The ETF industry has broadened and matured—which means planning with ETFs will become more difficult and challenging.

Addressing the 2017 Inside ETFs conference in Ft. Lauderdale, Fla. on Monday, Inside ETFs CEO Matt Hougan argued that advisors and investors would no longer be satisfied with portfolio allocations focused on minimizing investment costs while offering broad market exposure.

“For the past 10 years, if you were an advisor or an investor, you had this enormous tailwind pushing you along just for using ETFs,” Hougan said. “Now everyone has caught up.
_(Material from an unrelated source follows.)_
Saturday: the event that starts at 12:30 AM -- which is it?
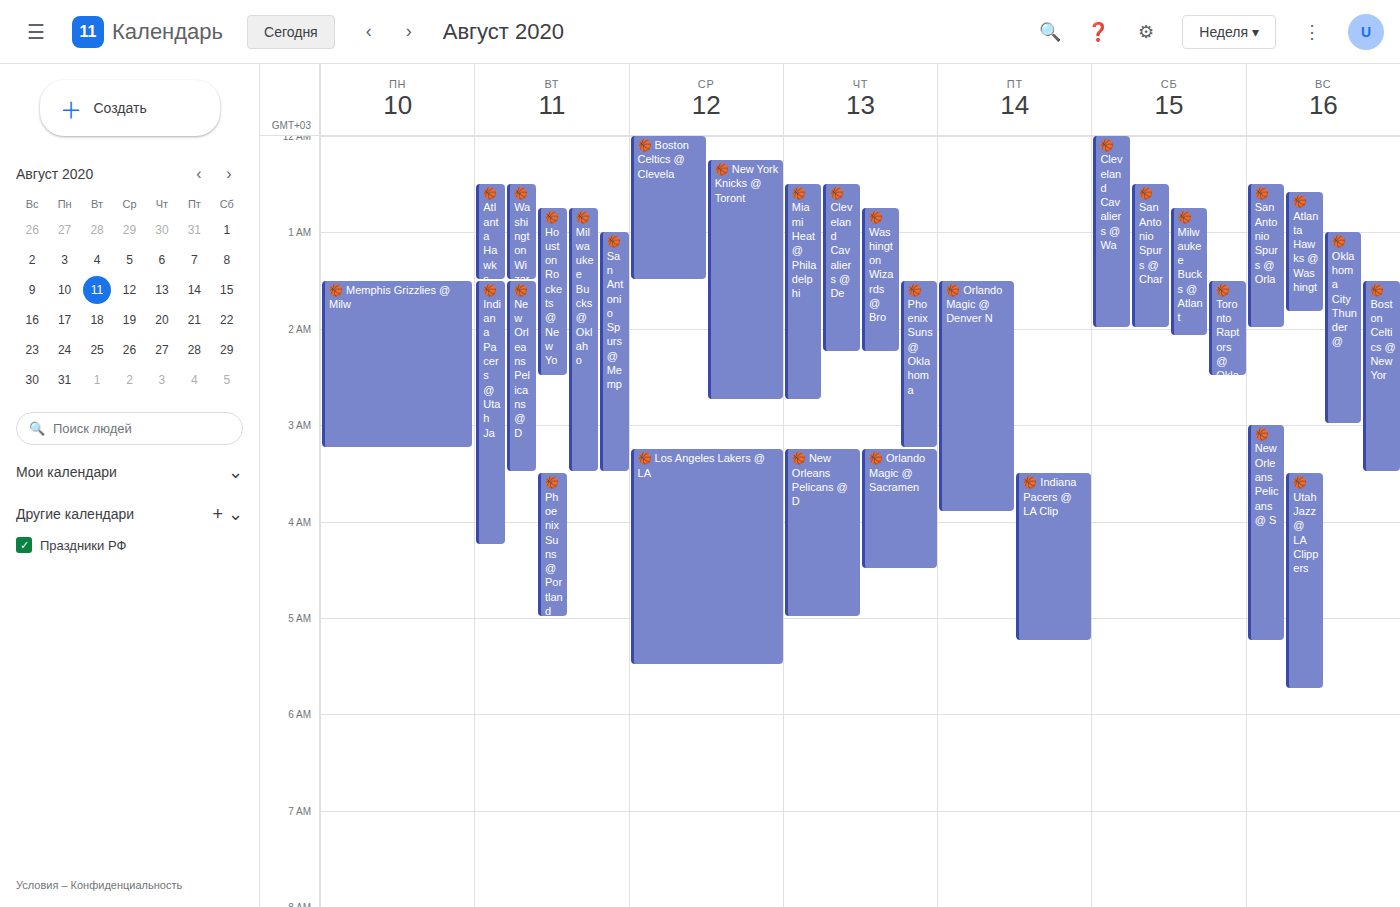
"🏀 San Antonio Spurs @ Char"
ETFs are the No. 1 most recommended product by advisors and being an ETF advisor is no longer enough.”

To continue the ETF industry's impressive growth, advisors will have to think big, said Hougan and ETF.com CEO Dave Nadig in a presentation titled "Timing is Everything."

ETFs have become so common, said Nadig, that they account for 30 percent of the daily trading value on U.S. exchanges, and traditional, active asset managers are launching their own ETFs.
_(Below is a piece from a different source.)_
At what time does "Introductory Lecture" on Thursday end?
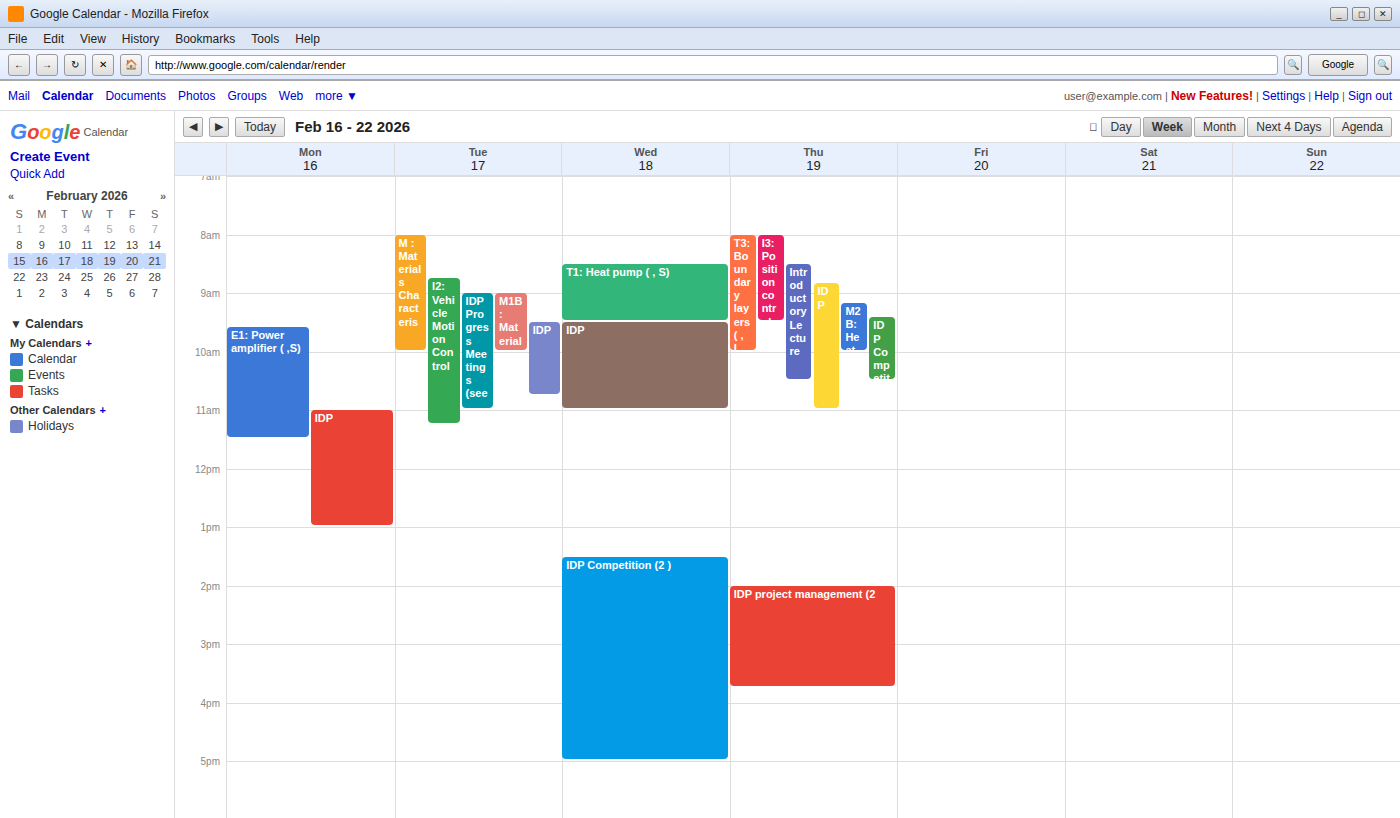
10:30 AM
“We’ve seen this unbelievable entry from everybody in the asset management industry,” said Nadig. “They’re here because the active management story hasn’t really been working.”

Nadig said that wealth managers using ETFs are going to have to start thinking like institutional investors and fully embrace smart beta and other more differentiated investing tools.
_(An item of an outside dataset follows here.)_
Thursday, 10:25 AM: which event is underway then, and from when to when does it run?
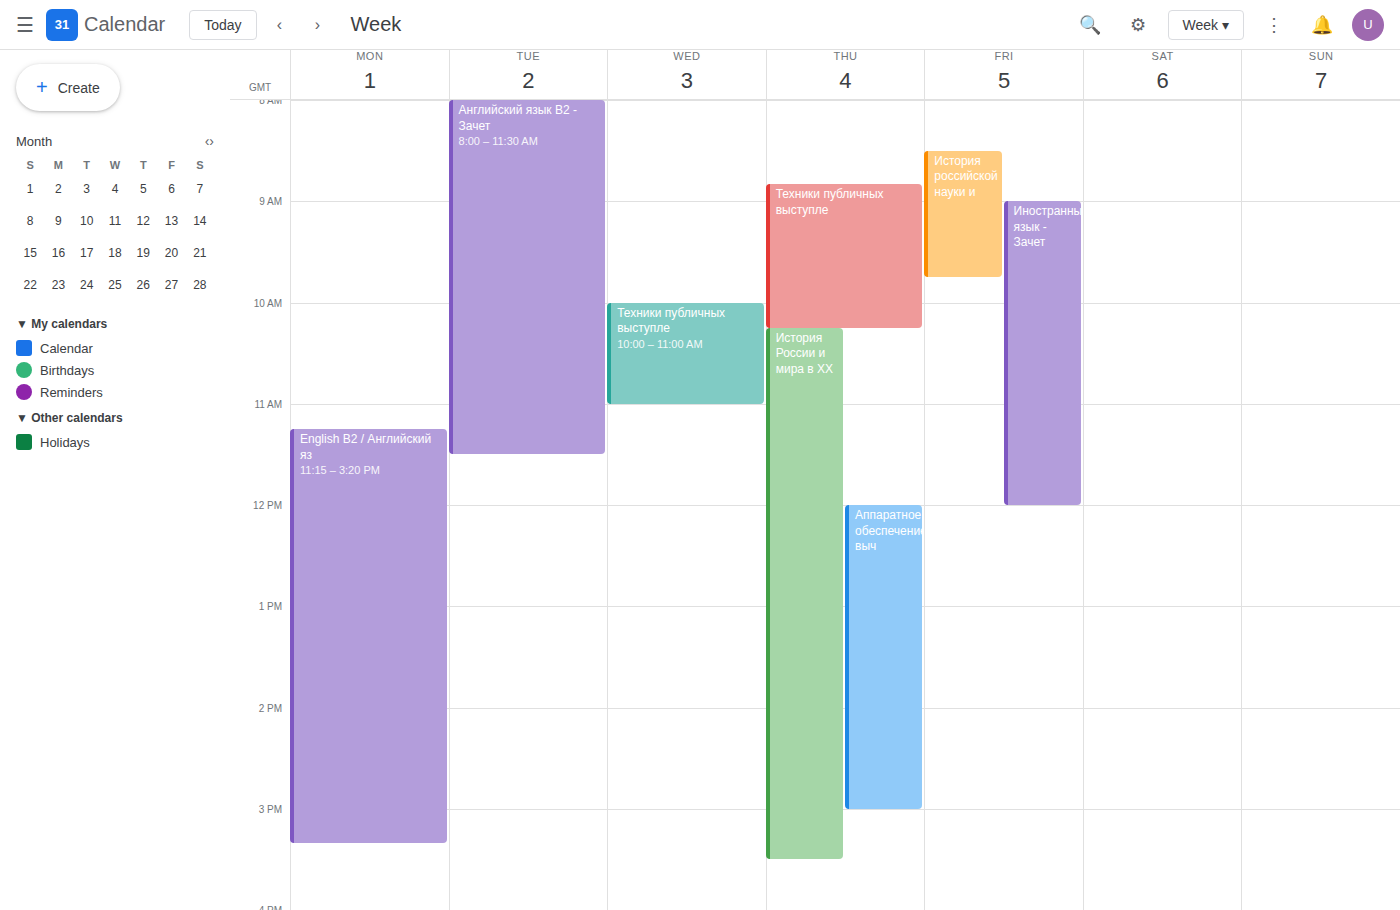
"История России и мира в ХХ", 10:15 AM to 3:30 PM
“The first big smart beta ETFs weren’t targeted at my mom, or at you, but they were targeted at the Arizona state retirement system,” Nadig says. “When you see these smart beta products come to market and instantly get a lot of traction, it’s because they’re addressing an institutional demand.”

Asset managers have added value in the form of factor-weighted strategies as a response to fee compression in the industry, noted Nadig, and in response individual investors and wealth managers are looking more closely at smart beta.

Yet Nadig also noted that net inflows into smart beta products started to trail off in 2016 after strong growth in 2014 and 2015. In the past three years, most of the flows into smart beta products have followed the lowest-cost products from large providers, said Nadig, with the most popular funds generally coming from Vanguard and BlackRock.